A conversation with Dr. Dean Edell
Buffalo News 11/18/01
http://www.buffalonews.com/edito...118/
1042197.asp
"Secondhand smoke stinks - but is it killing people? There was a study of the wives of the smokers - they have crummy health habits. They eat terrible diets of meat and fat, they don't get any exercise, but when they show up with worse health statistics, it's blamed on secondhand smoke, not on all the other factors.
"We don't even know how cigarettes affect us. We don't know what causes cancer. We don't know what causes the increase in heart disease. It's not nicotine - nicotine gum actually helps heart disease patients. Carbon monoxide? Well, any kind of smoke has a lot of carbon monoxide - that's a possibility - but carbon monoxide has a temporary effect; it blocks the oxygen linking to your hemoglobin, then you take a breath of fresh air and it goes away.
"Is that the cause of chronic problems in smokers? We don't know - now we're into secondhand smoke when we don't even know what firsthand smoke does. I think we're becoming a really, really neurotic, fearful people, and politicians and the media love it and know how to feed that monster."

** EXERCISE OBJECTIVE **
Answer these questions about the conversation with Dr. Dean Edell, one answer per line:
1. In the study he describes, whose health was examined?
2. According to him, what does carbon monoxide block from linking to hemoglobin?
3. Which groups does he say love a fearful public and know how to feed that monster?

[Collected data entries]

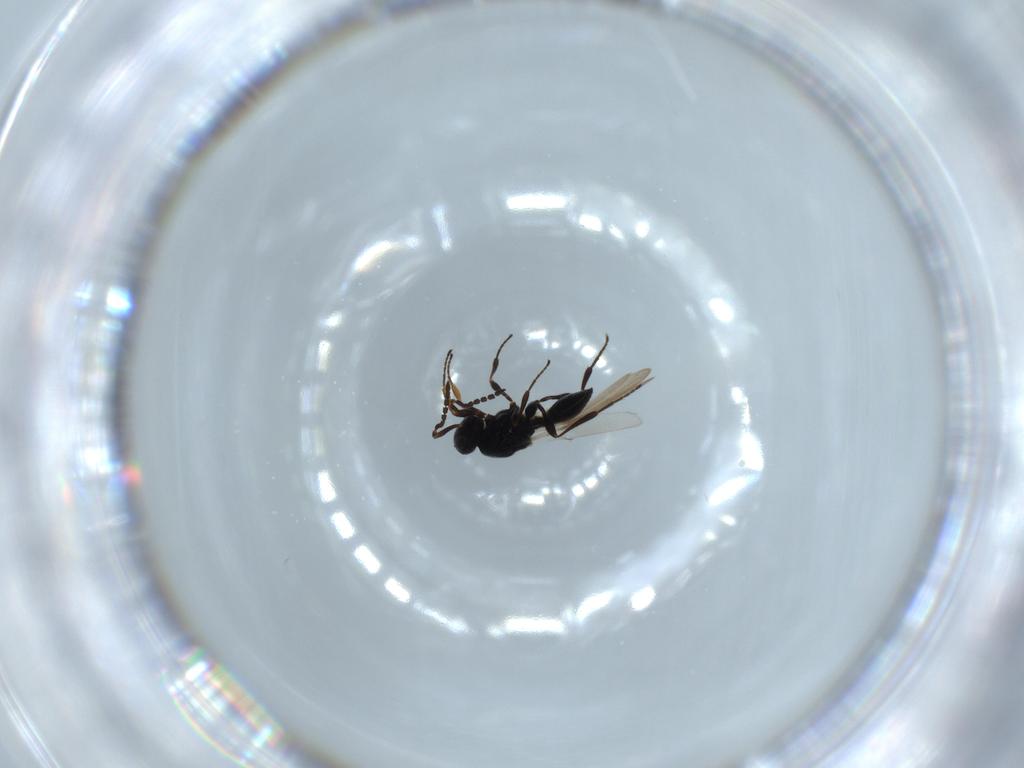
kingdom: Animalia
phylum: Arthropoda
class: Insecta
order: Hymenoptera
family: Platygastridae
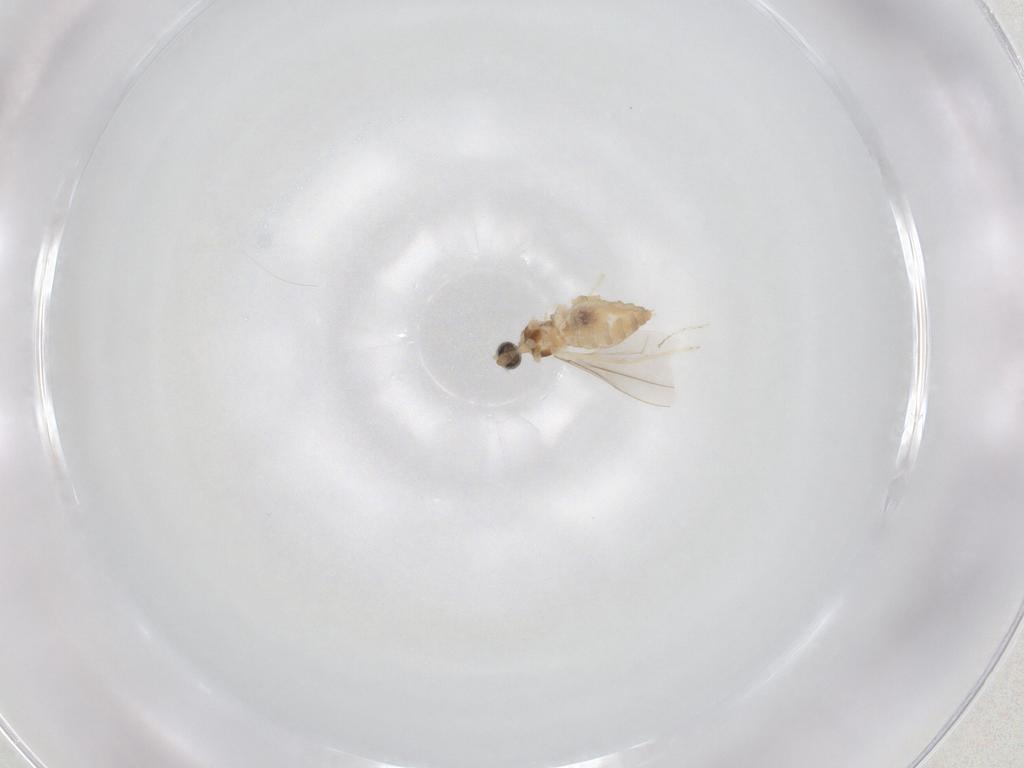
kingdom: Animalia
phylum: Arthropoda
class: Insecta
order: Diptera
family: Cecidomyiidae
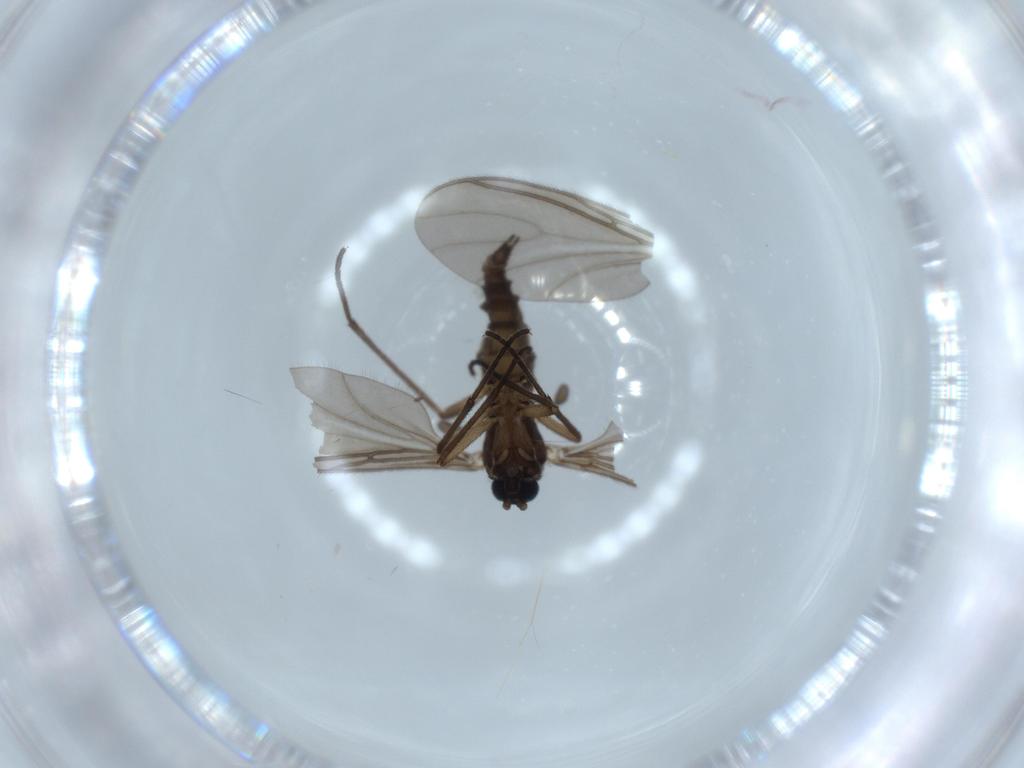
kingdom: Animalia
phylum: Arthropoda
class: Insecta
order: Diptera
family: Sciaridae
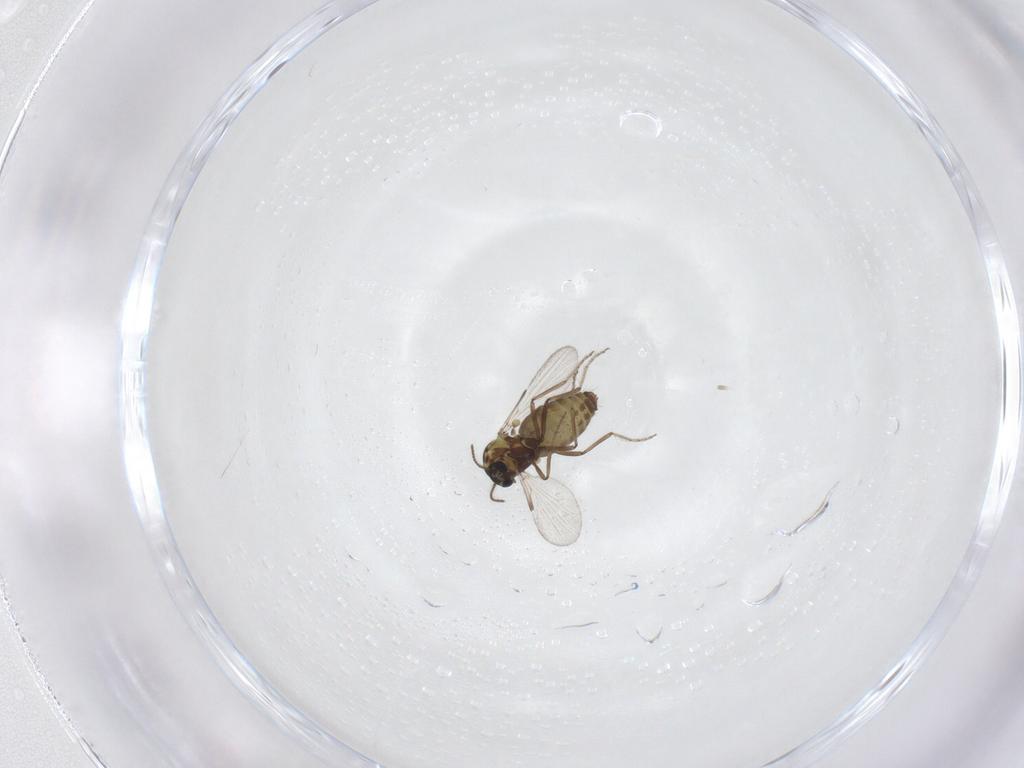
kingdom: Animalia
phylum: Arthropoda
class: Insecta
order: Diptera
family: Ceratopogonidae
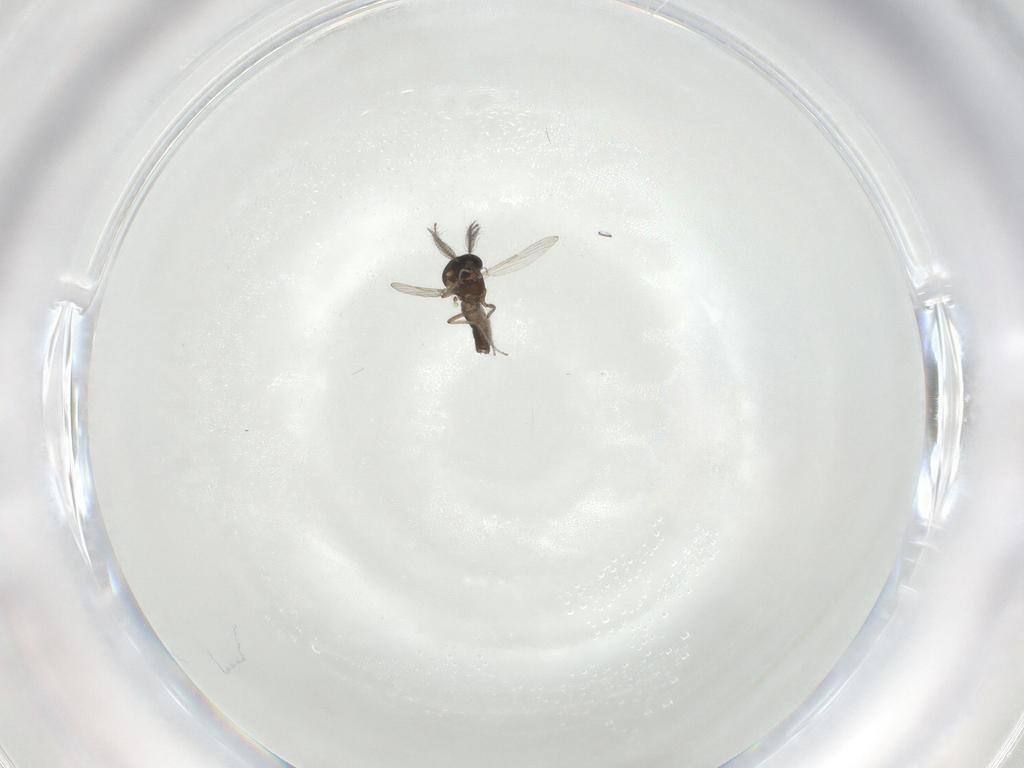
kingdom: Animalia
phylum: Arthropoda
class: Insecta
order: Diptera
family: Ceratopogonidae
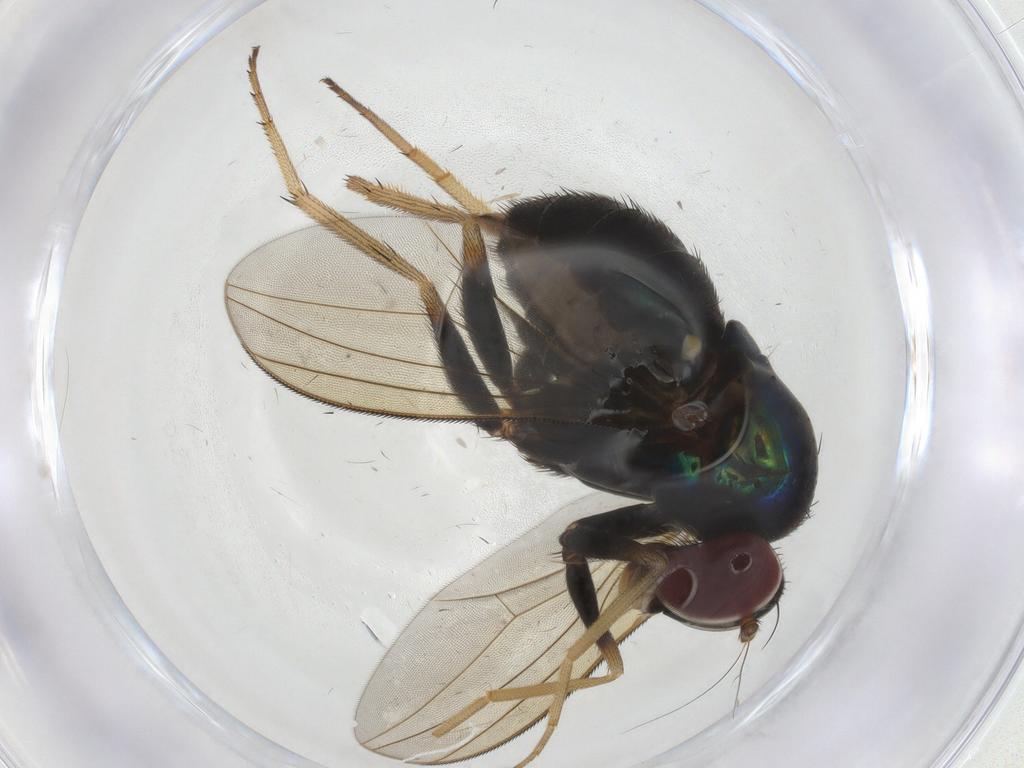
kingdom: Animalia
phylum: Arthropoda
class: Insecta
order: Diptera
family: Dolichopodidae
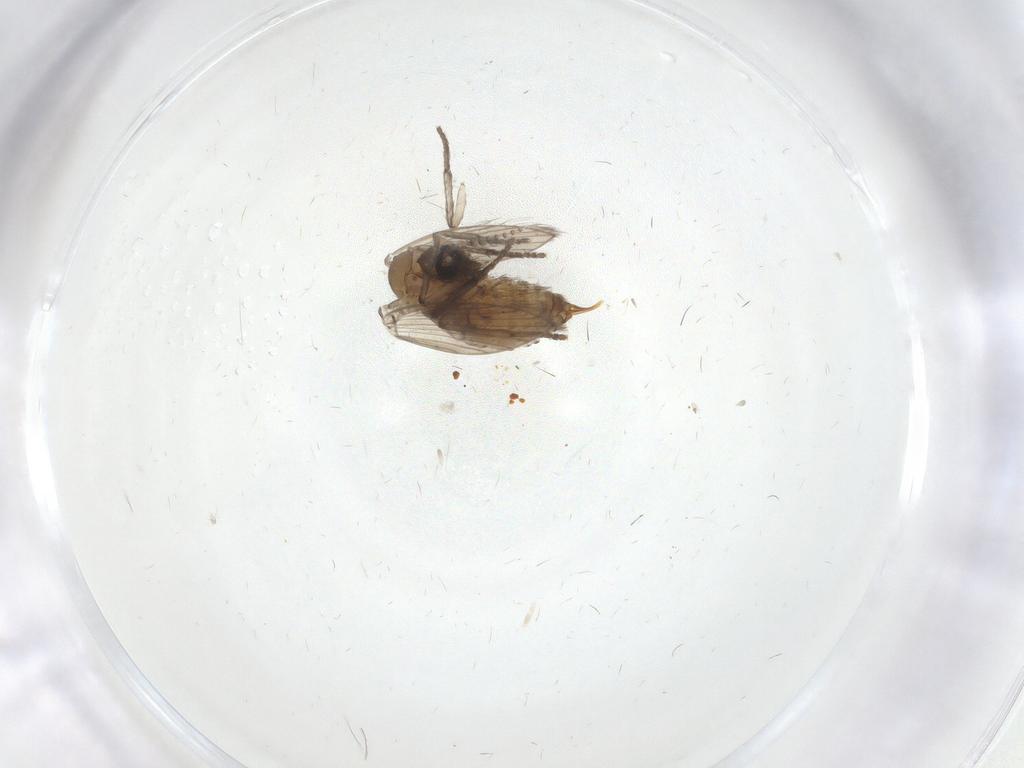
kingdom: Animalia
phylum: Arthropoda
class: Insecta
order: Diptera
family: Psychodidae
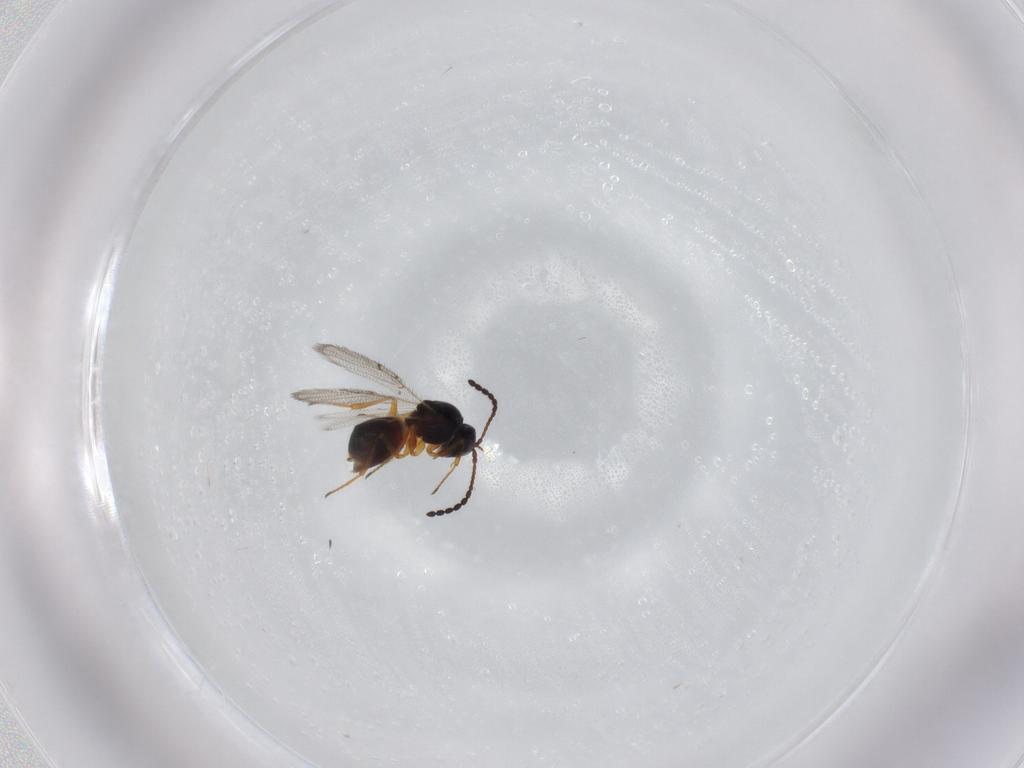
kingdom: Animalia
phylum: Arthropoda
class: Insecta
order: Hymenoptera
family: Figitidae
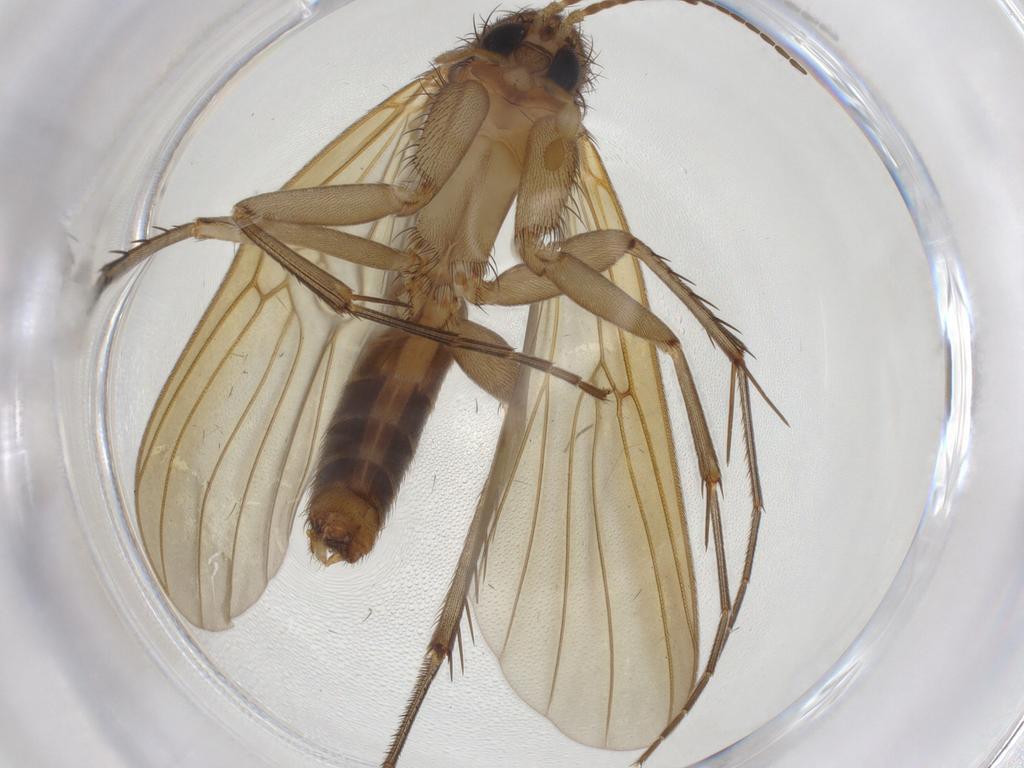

** OUTPUT FOR THIS TASK **
1. The wives of smokers
2. Oxygen
3. Politicians and the media